A pesquisa mostra que, em relação a 2009, tornou-se ainda mais difícil para os jovens alemães encontrar o primeiro estágio como forma de acesso ao emprego: aumentou em 4% o índice de jovens que não encontram estágio profissional. Como isso é um dos critérios para o ingresso efetivo no mercado de trabalho, esse aumento significa que sem estágio, um maior contingente de jovens não encontrará trabalho regular algum. Para muitos, não encontrar estágio profissional significa a impossibilidade de ocupação futura. Dessa forma, o desemprego representra na prática a exclusão de milhares de jovens de qualquer possibilidade de integração social, sobretudo para os filhos de emigrantes nas grandes cidades.

No grupo de jovens de 20 a 24 anos, nove de cada dez prefeririam ter jornada integral de trabalho. Os dados mostram que cerca de 20% dos jovens trabalha em tempo parcial. Também aqui trata-se de uma política empresarial visando a redução dos custos de produção.

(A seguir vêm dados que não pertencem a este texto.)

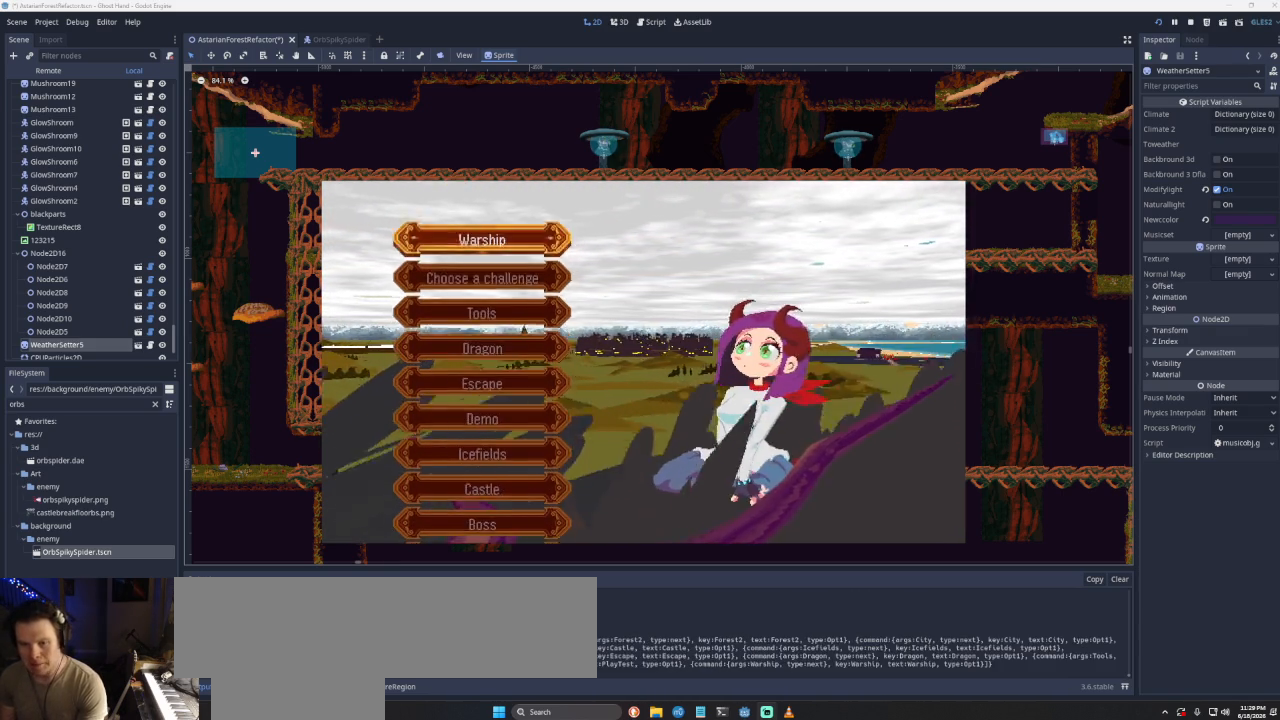
{"buttons": [], "left_stick": "center", "right_stick": "center", "events": [[67, "DPAD_UP", "up"], [167, "DPAD_UP", "down"], [300, "DPAD_UP", "up"]]}
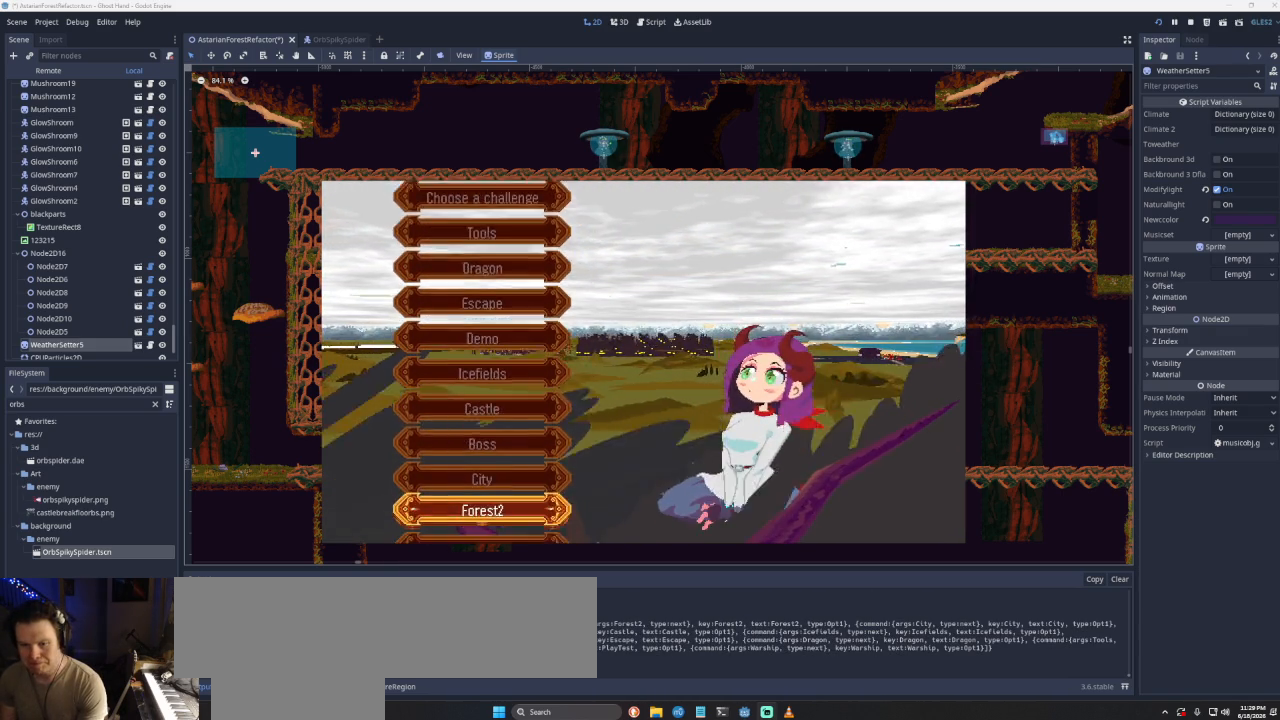
{"buttons": [], "left_stick": "center", "right_stick": "center", "events": [[167, "DPAD_DOWN", "down"], [267, "DPAD_DOWN", "up"]]}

Mas socialmente seus efeitos são negativos: com salários menores, o nível de vida vai diminuindo; o que obriga os jovens a abrirem mão do acesso não só a bens de consumo, como também a atividades culturais e educacionais, sem falar de viagens, etc.

Como a renda dos jovens que trabalham vai diminuindo, torna-se mais difícil o início de uma vida independente da ajuda dos pais. Mesmo aqueles que conseguem dupla ou tripla ocupação para cobrir os gastos com aluguel, alimentação, roupa, etc, são obrigados a contar com a ajuda aos pais. Isso sem falar da dificuldade de planejar o futuro: além dos problemas envolvendo o casamento e filhos, como já foi dito, a aquisição de um imóvel vai se tornando uma possibilidade cada vez menor para a atual geração.

Com tudo isso, as estatísticas oficiais revelam um desemprego de 7% dos jovens. Mas, em geral, essas estatísticas incluem apenas aqueles que se deslocam até uma agência de trabalho do governo e cadastram-se na busca de ocupação. Tal registro também é necessário para a obtenção do seguro-desemprego, cujo valor é ainda menor do que o salário daqueles que estão em ocupação precária. Basta mencionar o programa intitulado “Trabalho por um euro”: muitos jovens cadastrados são convocados à agência e encaminhados para trabalhos que não condizem com a sua formação. Por exemplo, um arquiteto recém-formado recebe a indicação de trabalhar em um restaurante por 1 euro a hora! Caso não aceite, ele poderá ir perdendo o pouco do auxílio estatal que ainda tem. Por outro lado, e novamente sob pressão dos empresários, o governo mostra-se disposto a abrir o mercado alemão para atrair mão-de-obra qualificada do exterior. Mas isso ocorre apenas para determinados setores da economia e dependendo da conjuntura: a informática e a engenharia industrial são os exemplos.

A pesquisa indica que mais de um terço dos jovens entrevistados estão insatisfeitos com o seu trabalho atual. Isso ocorre porque ele não corresponde à sua formação profissional. Em outras palavras, para essa faixa, quanto mais qualificado for o jovem, menor é a probalidade de que encontre trabalho e salário compatíveis com sua qualificação. De todo modo, a formação educacional continua sendo um fator que potencializa a obtenção de melhor colocação no mercado de trabalho. O problema é que, como outros estudos já mostraram, é que a possibilidade de ingresso no ensino superior, por exemplo, é bem maior para aquelas famílias cujos pais já cursaram a universidade. Ou seja, para uma família de trabalhadores é mais difícil que a filha ou o filho consegua chegar até o ensino superior e obter o seu diploma.

Por fim, a pesquisa indagou como a juventude encara o seu futuro. Diante do que já foi exposto, o dado final não surpreende: 76% dos jovens vêem seu próprio futuro com insegurança. Eles reconhecem que, permanecendo as condições atuais, a sua existência futura será marcada por maiores dificuldades e problemas no trabalho e na vida.